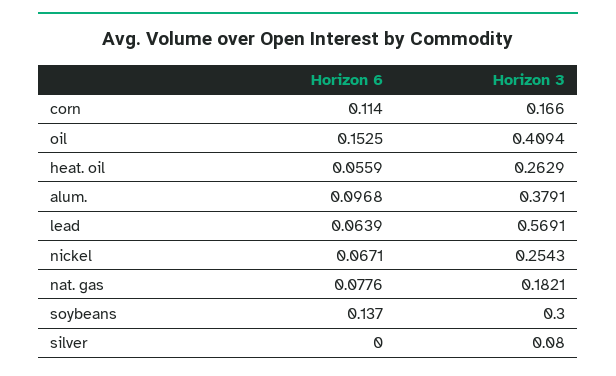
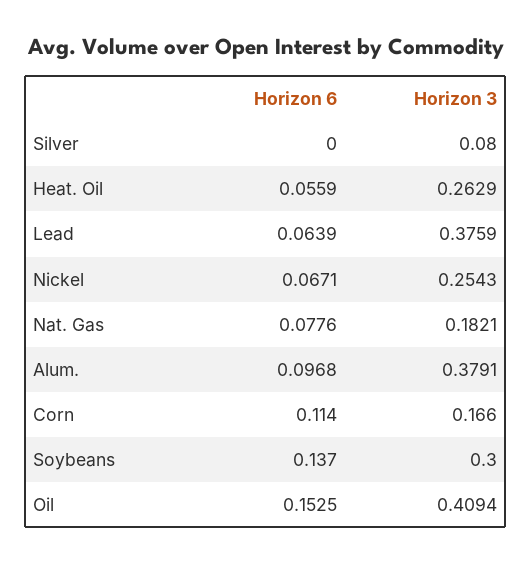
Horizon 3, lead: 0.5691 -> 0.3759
* * *
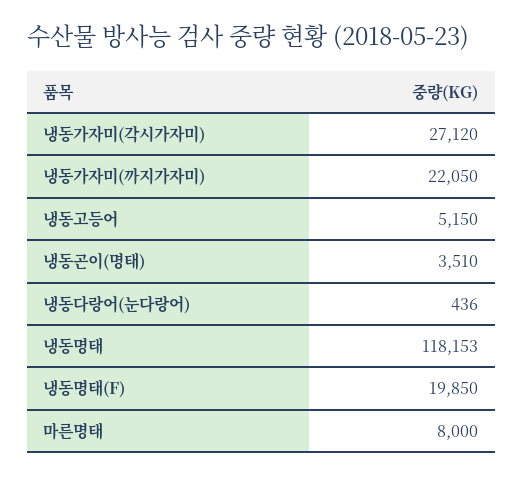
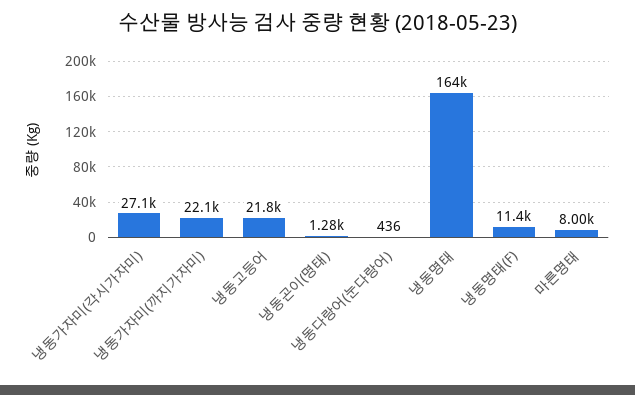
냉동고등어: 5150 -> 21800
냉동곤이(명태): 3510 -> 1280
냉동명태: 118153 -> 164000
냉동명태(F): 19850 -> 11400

> [Task objective]: Please tally the lines of the listing that include the string "냉동명태". The number is the whole answer.

> [Answer section]: 2